--- Listed records ---

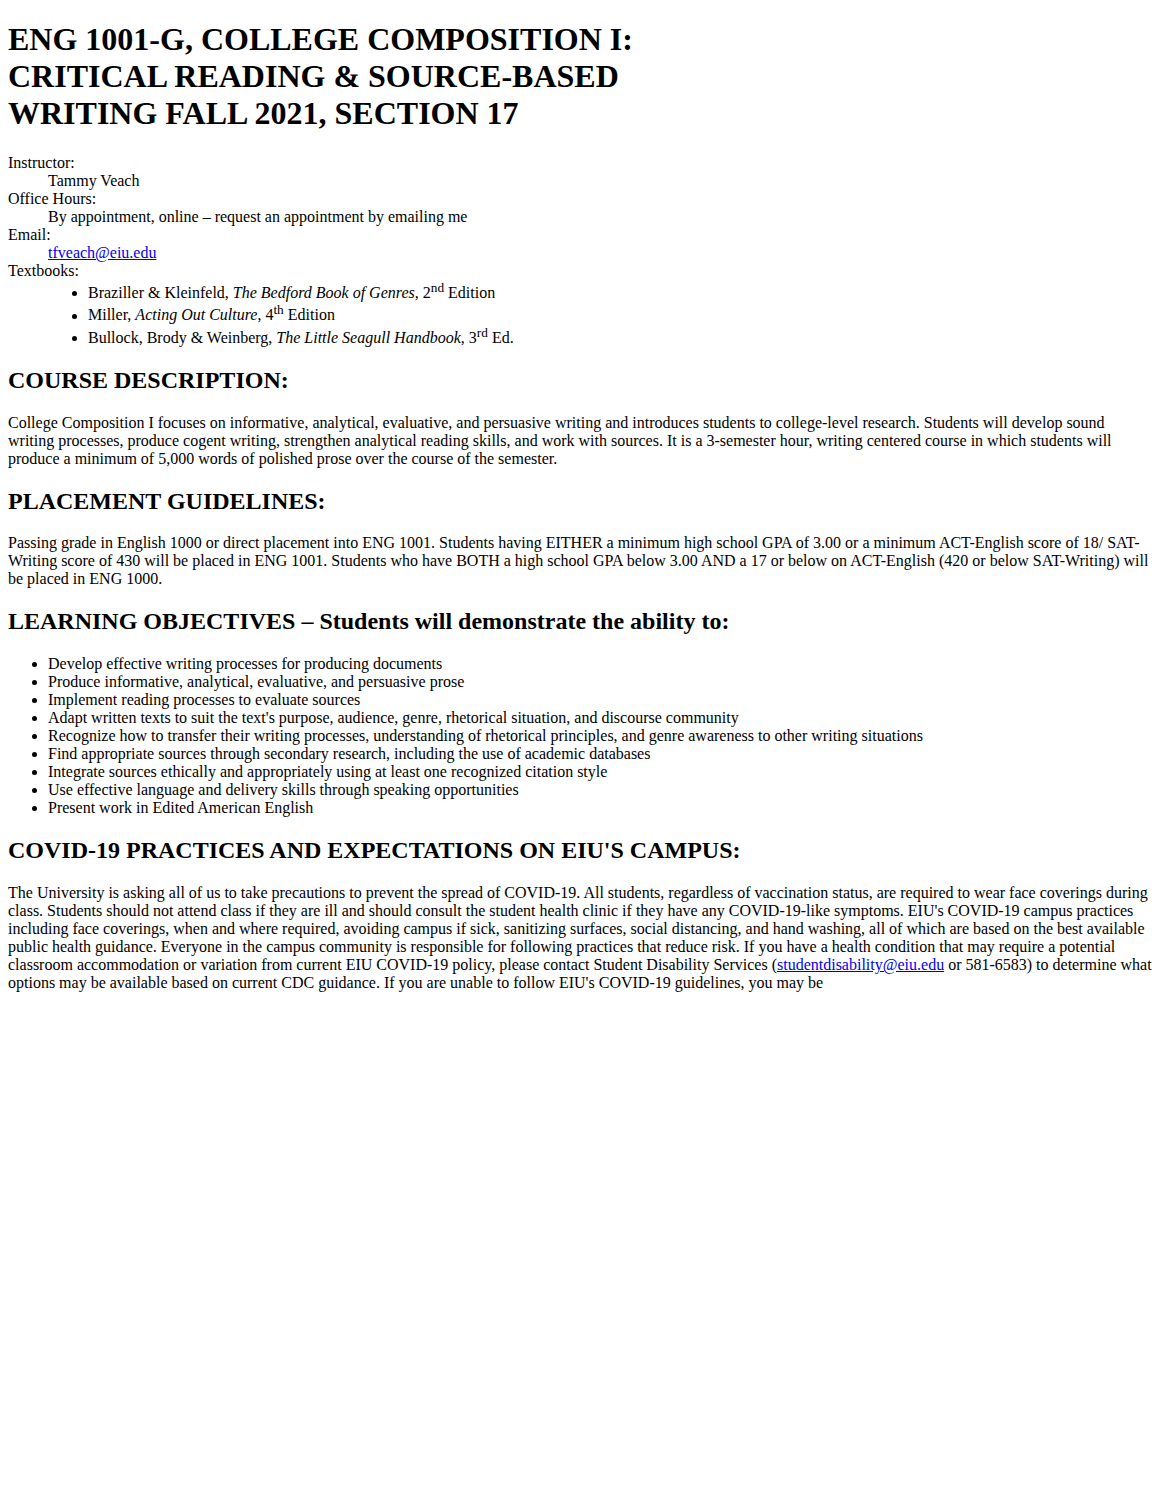ENG 1001-G, COLLEGE COMPOSITION I:
CRITICAL READING & SOURCE-BASED
WRITING FALL 2021, SECTION 17
Instructor:
Tammy Veach
Office Hours:
By appointment, online – request an appointment by emailing me
Email:
tfveach@eiu.edu
Textbooks:
Braziller & Kleinfeld, The Bedford Book of Genres, 2nd Edition
Miller, Acting Out Culture, 4th Edition
Bullock, Brody & Weinberg, The Little Seagull Handbook, 3rd Ed.
COURSE DESCRIPTION:
College Composition I focuses on informative, analytical, evaluative, and persuasive writing and introduces students to college-level research. Students will develop sound writing processes, produce cogent writing, strengthen analytical reading skills, and work with sources. It is a 3-semester hour, writing centered course in which students will produce a minimum of 5,000 words of polished prose over the course of the semester.
PLACEMENT GUIDELINES:
Passing grade in English 1000 or direct placement into ENG 1001. Students having EITHER a minimum high school GPA of 3.00 or a minimum ACT-English score of 18/ SAT-Writing score of 430 will be placed in ENG 1001. Students who have BOTH a high school GPA below 3.00 AND a 17 or below on ACT-English (420 or below SAT-Writing) will be placed in ENG 1000.
LEARNING OBJECTIVES – Students will demonstrate the ability to:
Develop effective writing processes for producing documents
Produce informative, analytical, evaluative, and persuasive prose
Implement reading processes to evaluate sources
Adapt written texts to suit the text's purpose, audience, genre, rhetorical situation, and discourse community
Recognize how to transfer their writing processes, understanding of rhetorical principles, and genre awareness to other writing situations
Find appropriate sources through secondary research, including the use of academic databases
Integrate sources ethically and appropriately using at least one recognized citation style
Use effective language and delivery skills through speaking opportunities
Present work in Edited American English
COVID-19 PRACTICES AND EXPECTATIONS ON EIU'S CAMPUS:
The University is asking all of us to take precautions to prevent the spread of COVID-19. All students, regardless of vaccination status, are required to wear face coverings during class. Students should not attend class if they are ill and should consult the student health clinic if they have any COVID-19-like symptoms. EIU's COVID-19 campus practices including face coverings, when and where required, avoiding campus if sick, sanitizing surfaces, social distancing, and hand washing, all of which are based on the best available public health guidance. Everyone in the campus community is responsible for following practices that reduce risk. If you have a health condition that may require a potential classroom accommodation or variation from current EIU COVID-19 policy, please contact Student Disability Services (studentdisability@eiu.edu or 581-6583) to determine what options may be available based on current CDC guidance. If you are unable to follow EIU's COVID-19 guidelines, you may be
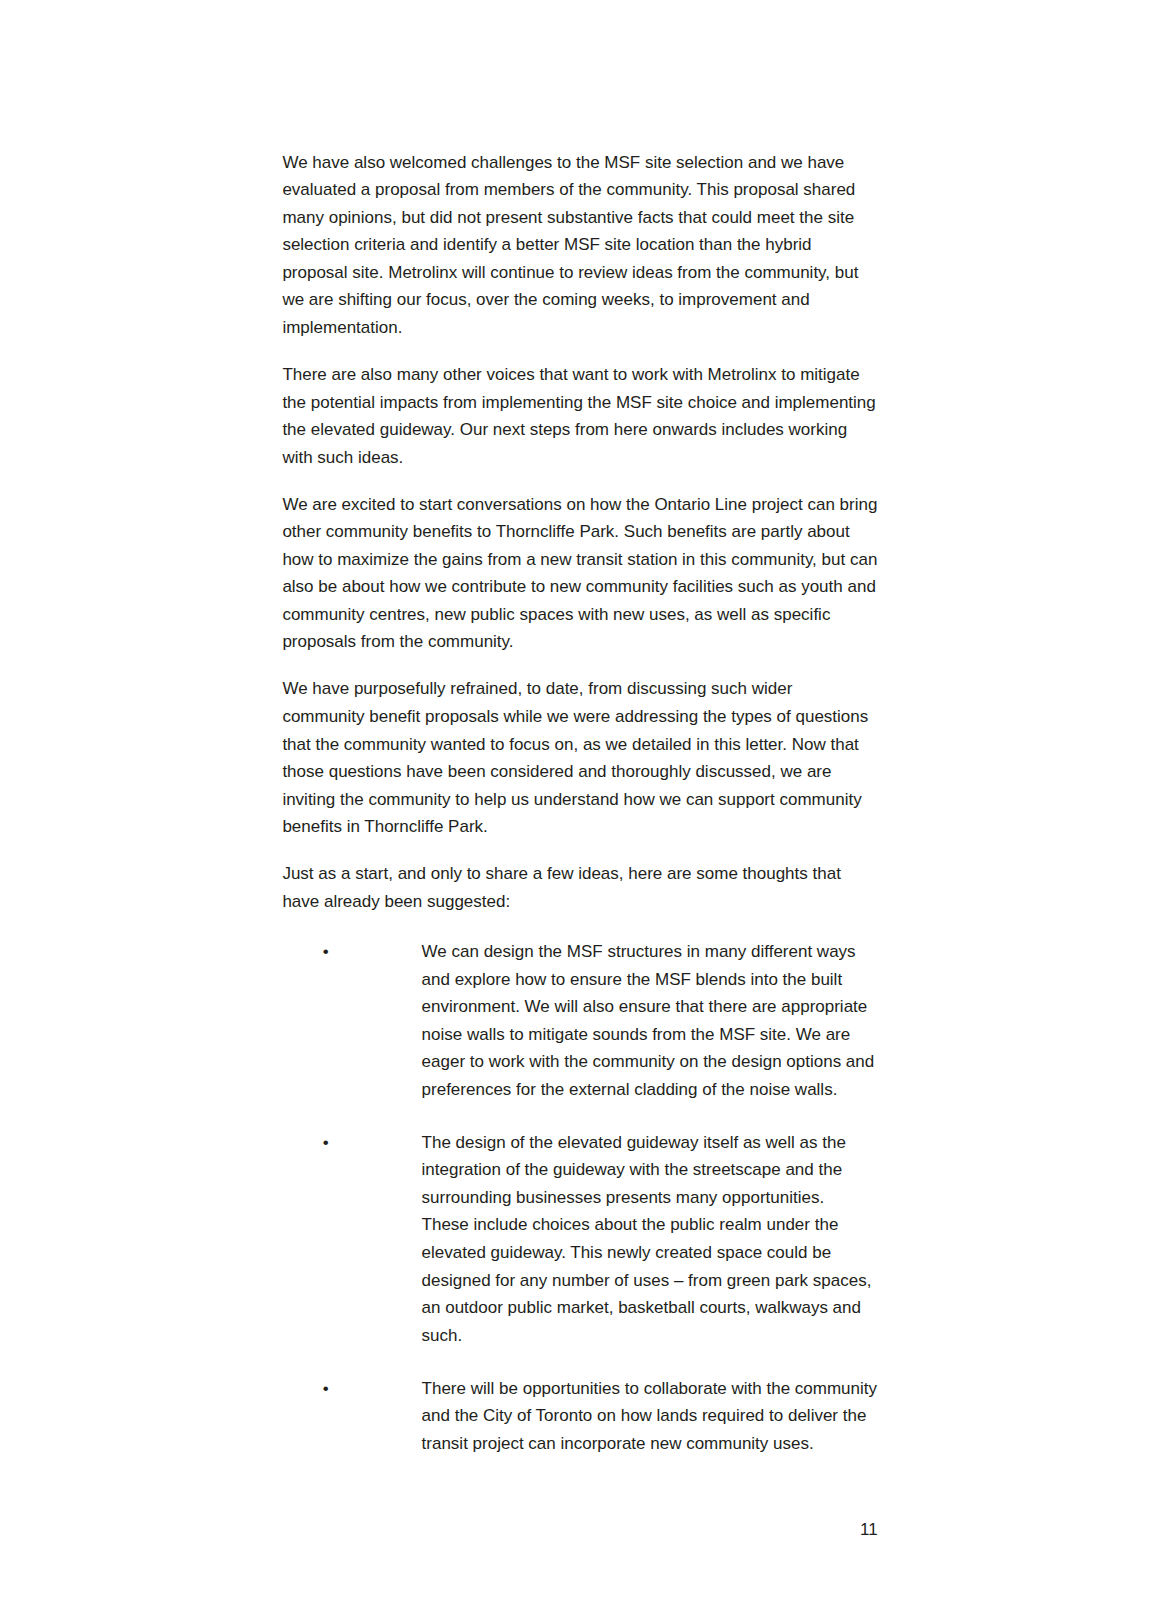We have also welcomed challenges to the MSF site selection and we have evaluated a proposal from members of the community. This proposal shared many opinions, but did not present substantive facts that could meet the site selection criteria and identify a better MSF site location than the hybrid proposal site. Metrolinx will continue to review ideas from the community, but we are shifting our focus, over the coming weeks, to improvement and implementation.
There are also many other voices that want to work with Metrolinx to mitigate the potential impacts from implementing the MSF site choice and implementing the elevated guideway. Our next steps from here onwards includes working with such ideas.
We are excited to start conversations on how the Ontario Line project can bring other community benefits to Thorncliffe Park. Such benefits are partly about how to maximize the gains from a new transit station in this community, but can also be about how we contribute to new community facilities such as youth and community centres, new public spaces with new uses, as well as specific proposals from the community.
We have purposefully refrained, to date, from discussing such wider community benefit proposals while we were addressing the types of questions that the community wanted to focus on, as we detailed in this letter. Now that those questions have been considered and thoroughly discussed, we are inviting the community to help us understand how we can support community benefits in Thorncliffe Park.
Just as a start, and only to share a few ideas, here are some thoughts that have already been suggested:
We can design the MSF structures in many different ways and explore how to ensure the MSF blends into the built environment. We will also ensure that there are appropriate noise walls to mitigate sounds from the MSF site. We are eager to work with the community on the design options and preferences for the external cladding of the noise walls.
The design of the elevated guideway itself as well as the integration of the guideway with the streetscape and the surrounding businesses presents many opportunities. These include choices about the public realm under the elevated guideway. This newly created space could be designed for any number of uses – from green park spaces, an outdoor public market, basketball courts, walkways and such.
There will be opportunities to collaborate with the community and the City of Toronto on how lands required to deliver the transit project can incorporate new community uses.
11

---

Description of the task: Please give the data above again in exact form and omit every picture.

Reply to the task:
ENG 1001-G, COLLEGE COMPOSITION I:
CRITICAL READING & SOURCE-BASED
WRITING FALL 2021, SECTION 17
Instructor:
Tammy Veach
Office Hours:
By appointment, online – request an appointment by emailing me
Email:
tfveach@eiu.edu
Textbooks:
Braziller & Kleinfeld, The Bedford Book of Genres, 2nd Edition
Miller, Acting Out Culture, 4th Edition
Bullock, Brody & Weinberg, The Little Seagull Handbook, 3rd Ed.
COURSE DESCRIPTION:
College Composition I focuses on informative, analytical, evaluative, and persuasive writing and introduces students to college-level research. Students will develop sound writing processes, produce cogent writing, strengthen analytical reading skills, and work with sources. It is a 3-semester hour, writing centered course in which students will produce a minimum of 5,000 words of polished prose over the course of the semester.
PLACEMENT GUIDELINES:
Passing grade in English 1000 or direct placement into ENG 1001. Students having EITHER a minimum high school GPA of 3.00 or a minimum ACT-English score of 18/ SAT-Writing score of 430 will be placed in ENG 1001. Students who have BOTH a high school GPA below 3.00 AND a 17 or below on ACT-English (420 or below SAT-Writing) will be placed in ENG 1000.
LEARNING OBJECTIVES – Students will demonstrate the ability to:
Develop effective writing processes for producing documents
Produce informative, analytical, evaluative, and persuasive prose
Implement reading processes to evaluate sources
Adapt written texts to suit the text's purpose, audience, genre, rhetorical situation, and discourse community
Recognize how to transfer their writing processes, understanding of rhetorical principles, and genre awareness to other writing situations
Find appropriate sources through secondary research, including the use of academic databases
Integrate sources ethically and appropriately using at least one recognized citation style
Use effective language and delivery skills through speaking opportunities
Present work in Edited American English
COVID-19 PRACTICES AND EXPECTATIONS ON EIU'S CAMPUS:
The University is asking all of us to take precautions to prevent the spread of COVID-19. All students, regardless of vaccination status, are required to wear face coverings during class. Students should not attend class if they are ill and should consult the student health clinic if they have any COVID-19-like symptoms. EIU's COVID-19 campus practices including face coverings, when and where required, avoiding campus if sick, sanitizing surfaces, social distancing, and hand washing, all of which are based on the best available public health guidance. Everyone in the campus community is responsible for following practices that reduce risk. If you have a health condition that may require a potential classroom accommodation or variation from current EIU COVID-19 policy, please contact Student Disability Services (studentdisability@eiu.edu or 581-6583) to determine what options may be available based on current CDC guidance. If you are unable to follow EIU's COVID-19 guidelines, you may be
We have also welcomed challenges to the MSF site selection and we have evaluated a proposal from members of the community. This proposal shared many opinions, but did not present substantive facts that could meet the site selection criteria and identify a better MSF site location than the hybrid proposal site. Metrolinx will continue to review ideas from the community, but we are shifting our focus, over the coming weeks, to improvement and implementation.
There are also many other voices that want to work with Metrolinx to mitigate the potential impacts from implementing the MSF site choice and implementing the elevated guideway. Our next steps from here onwards includes working with such ideas.
We are excited to start conversations on how the Ontario Line project can bring other community benefits to Thorncliffe Park. Such benefits are partly about how to maximize the gains from a new transit station in this community, but can also be about how we contribute to new community facilities such as youth and community centres, new public spaces with new uses, as well as specific proposals from the community.
We have purposefully refrained, to date, from discussing such wider community benefit proposals while we were addressing the types of questions that the community wanted to focus on, as we detailed in this letter. Now that those questions have been considered and thoroughly discussed, we are inviting the community to help us understand how we can support community benefits in Thorncliffe Park.
Just as a start, and only to share a few ideas, here are some thoughts that have already been suggested:
We can design the MSF structures in many different ways and explore how to ensure the MSF blends into the built environment. We will also ensure that there are appropriate noise walls to mitigate sounds from the MSF site. We are eager to work with the community on the design options and preferences for the external cladding of the noise walls.
The design of the elevated guideway itself as well as the integration of the guideway with the streetscape and the surrounding businesses presents many opportunities. These include choices about the public realm under the elevated guideway. This newly created space could be designed for any number of uses – from green park spaces, an outdoor public market, basketball courts, walkways and such.
There will be opportunities to collaborate with the community and the City of Toronto on how lands required to deliver the transit project can incorporate new community uses.
11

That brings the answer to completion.